Staying Motivated To Reach New Goals
It’s often easy to find motivation when you first start something, but extremely hard to keep it when the stresses of life get in the way. It’s especially hard now to keep the motivation alive when our “normal” lives have been turned upside down.
Below are 2 strategies that I find to be very helpful ways to stay motivated and follow through on your most challenging tasks.
1. Artificial Positive Reinforcement
Positive reinforcement is a principle of human behavior that says that a behavior is more likely to happen & will continue to happen, when it’s followed by something enjoyable or rewarding.
Suppose you want to stick to a goal of running two times a week for one month. Each time you accomplish your run, give yourself a small reward-like 15 minutes of reading time, a piece of dark chocolate, or your favorite smoothie or juice from a local juice bar.
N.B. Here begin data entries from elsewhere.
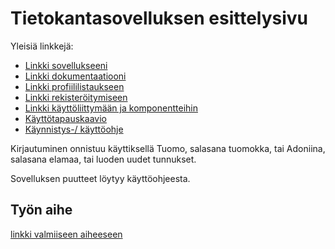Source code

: # Tietokantasovelluksen esittelysivu

Yleisiä linkkejä:

* [Linkki sovellukseeni](http://totutotu.users.cs.helsinki.fi/yvp/)
* [Linkki dokumentaatiooni](https://github.com/totutotu/Tsoha-Bootstrap/blob/master/doc/dokumentaatio.pdf)
* [Linkki profiililistaukseen](http://totutotu.users.cs.helsinki.fi/yvp/jasen)
* [Linkki rekisteröitymiseen](http://totutotu.users.cs.helsinki.fi/yvp/)
* [Linkki käyttöliittymään ja komponentteihin](https://github.com/totutotu/Tsoha-Bootstrap/blob/master/doc/Kliittymajakomponentit.png)
* [Käyttötapauskaavio](https://github.com/totutotu/Tsoha-Bootstrap/blob/master/doc/Ktkaavio.png)
* [Käynnistys-/ käyttöohje](https://github.com/totutotu/Tsoha-Bootstrap/blob/master/doc/K%C3%A4ynnistys-%20k%C3%A4ytt%C3%B6ohje)


Kirjautuminen onnistuu käyttiksellä Tuomo, salasana tuomokka, tai Adoniina, salasana elamaa, tai luoden uudet tunnukset. 

Sovelluksen puutteet löytyy käyttöohjeesta.



## Työn aihe

[linkki valmiiseen aiheeseen](http://advancedkittenry.github.io/suunnittelu_ja_tyoymparisto/aiheet/Ystavanvalityspalvelu.html) 
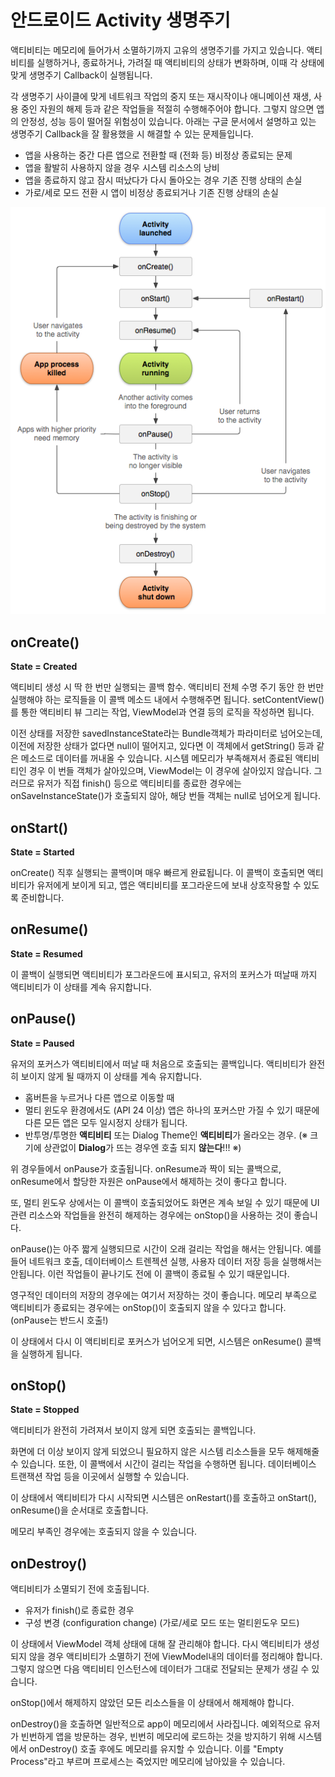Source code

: # 안드로이드 Activity 생명주기

액티비티는 메모리에 들어가서 소멸하기까지 고유의 생명주기를 가지고 있습니다. 액티비티를 실행하거나, 종료하거나, 가려질 때 액티비티의 상태가 변화하며, 이때 각 상태에 맞게 생명주기 Callback이 실행됩니다.

각 생명주기 사이클에 맞게 네트워크 작업의 중지 또는 재시작이나 애니메이션 재생, 사용 중인 자원의 해제 등과 같은 작업들을 적절히 수행해주어야 합니다. 그렇지 않으면 앱의 안정성, 성능 등이 떨어질 위험성이 있습니다. 아래는 구글 문서에서 설명하고 있는 생명주기 Callback을 잘 활용했을 시 해결할 수 있는 문제들입니다.

* 앱을 사용하는 중간 다른 앱으로 전환할 때 (전화 등) 비정상 종료되는 문제
* 앱을 활발히 사용하지 않을 경우 시스템 리소스의 낭비
* 앱을 종료하지 않고 잠시 떠났다가 다시 돌아오는 경우 기존 진행 상태의 손실
* 가로/세로 모드 전환 시 앱이 비정상 종료되거나 기존 진행 상태의 손실



![img](image/activity_lifecycle.png)

## onCreate()

**State = Created**

액티비티 생성 시 딱 한 번만 실행되는 콜백 함수.
액티비티 전체 수명 주기 동안 한 번만 실행해야 하는 로직들을 이 콜백 메소드 내에서 수행해주면 됩니다. setContentView()를 통한 액티비티 뷰 그리는 작업, ViewModel과 연결 등의 로직을 작성하면 됩니다.

이전 상태를 저장한 savedInstanceState라는 Bundle객체가 파라미터로 넘어오는데, 이전에 저장한 상태가 없다면 null이 떨어지고, 있다면 이 객체에서 getString() 등과 같은 메소드로 데이터를 꺼내올 수 있습니다. 시스템 메모리가 부족해져서 종료된 액티비티인 경우 이 번들 객체가 살아있으며, ViewModel는 이 경우에 살아있지 않습니다. 그러므로 유저가 직접 finish() 등으로 액티비티를 종료한 경우에는 onSaveInstanceState()가 호출되지 않아, 해당 번들 객체는 null로 넘어오게 됩니다.



## onStart()

**State = Started**

onCreate() 직후 실행되는 콜백이며 매우 빠르게 완료됩니다. 이 콜백이 호출되면 액티비티가 유저에게 보이게 되고, 앱은 액티비티를 포그라운드에 보내 상호작용할 수 있도록 준비합니다.



## onResume()

**State = Resumed**

이 콜백이 실행되면 액티비티가 포그라운드에 표시되고, 유저의 포커스가 떠날때 까지 액티비티가 이 상태를 계속 유지합니다.



## onPause()

**State = Paused**

유저의 포커스가 액티비티에서 떠날 때 처음으로 호출되는 콜백입니다. 액티비티가 완전히 보이지 않게 될 때까지 이 상태를 계속 유지합니다.

* 홈버튼을 누르거나 다른 앱으로 이동할 때
* 멀티 윈도우 환경에서도 (API 24 이상) 앱은 하나의 포커스만 가질 수 있기 때문에 다른 모든 앱은 모두 일시정지 상태가 됩니다.
* 반투명/투명한 **액티비티** 또는 Dialog Theme인 **액티비티**가 올라오는 경우.
  (※ 크기에 상관없이 **Dialog**가 뜨는 경우엔 호출 되지 **않는다**!!! ※)

위 경우들에서 onPause가 호출됩니다. onResume과 짝이 되는 콜백으로, onResume에서 할당한 자원은 onPause에서 해제하는 것이 좋다고 합니다.

또, 멀티 윈도우 상에서는 이 콜백이 호출되었어도 화면은 계속 보일 수 있기 때문에 UI 관련 리소스와 작업들을 완전히 해제하는 경우에는 onStop()을 사용하는 것이 좋습니다.

onPause()는 아주 짧게 실행되므로 시간이 오래 걸리는 작업을 해서는 안됩니다. 예를 들어 네트워크 호출, 데이터베이스 트렌젝션 실행, 사용자 데이터 저장 등을 실행해서는 안됩니다. 이런 작업들이 끝나기도 전에 이 콜백이 종료될 수 있기 때문입니다.

영구적인 데이터의 저장의 경우에는 여기서 저장하는 것이 좋습니다. 메모리 부족으로 액티비티가 종료되는 경우에는 onStop()이 호출되지 않을 수 있다고 합니다. (onPause는 반드시 호출!)

이 상태에서 다시 이 액티비티로 포커스가 넘어오게 되면, 시스템은 onResume() 콜백을 실행하게 됩니다.



## onStop()

**State = Stopped**

액티비티가 완전히 가려져서 보이지 않게 되면 호출되는 콜백입니다. 

화면에 더 이상 보이지 않게 되었으니 필요하지 않은 시스템 리소스들을 모두 해제해줄 수 있습니다. 또한, 이 콜백에서 시간이 걸리는 작업을 수행하면 됩니다. 데이터베이스 트랜잭션 작업 등을 이곳에서 실행할 수 있습니다.

이 상태에서 액티비티가 다시 시작되면 시스템은 onRestart()를 호출하고 onStart(), onResume()을 순서대로 호출합니다. 

메모리 부족인 경우에는 호출되지 않을 수 있습니다.



## onDestroy()

액티비티가 소멸되기 전에 호출됩니다.

* 유저가 finish()로 종료한 경우
* 구성 변경 (configuration change) (가로/세로 모드 또는 멀티윈도우 모드) 

이 상태에서 ViewModel 객체 상태에 대해 잘 관리해야 합니다. 다시 액티비티가 생성되지 않을 경우 액티비티가 소멸하기 전에 ViewModel내의 데이터를 정리해야 합니다. 그렇지 않으면 다음 액티비티 인스턴스에 데이터가 그대로 전달되는 문제가 생길 수 있습니다.

onStop()에서 해제하지 않았던 모든 리소스들을 이 상태에서 해제해야 합니다.

onDestroy()을 호출하면 일반적으로 app이 메모리에서 사라집니다. 예외적으로 유저가 빈번하게 앱을 방문하는 경우, 빈번히 메모리에 로드하는 것을 방지하기 위해 시스템에서 onDestroy()  호출 후에도 메모리를 유지할 수 있습니다. 이를 "Empty Process"라고 부르며 프로세스는 죽었지만 메모리에 남아있을 수 있습니다.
Each time you complete your run, reward yourself in a small & healthy way.
At the end of the month-think of a larger reward to give yourself for reaching the goal of completing the entire month, like a new outfit for the summer or a pedicure. (Ok, for now that pedicure might have to be done on your own, but you could include a bath & make it extra relaxing!)
I know we usually think of this reward system as something for kids, but you know it works for them-so try it for yourself and see what happens!
2. The Ulysses Pact
This pact is named after the hero of the Trojan war & is a technique for holding yourself accountable to stick with a goal, even when it is hard.
The key in this pact is that we make a choice in the present that binds us to perform an action in the future.
Suppose you want to stick to a plan of making a healthy dinner for your family 5 nights a week. Or, you make a decision to workout with a buddy 3 times each week. You could write your good friend or even your child a series of checks for $20 each and instruct them to cash one of these checks and use the money however they want, if you skip out on meeting for a workout or don’t meet your 5th dinner for your family for that week.
The Ulysses Pact helps you maintain a high level of motivation when things get tough by locking in a future behavior ahead of time.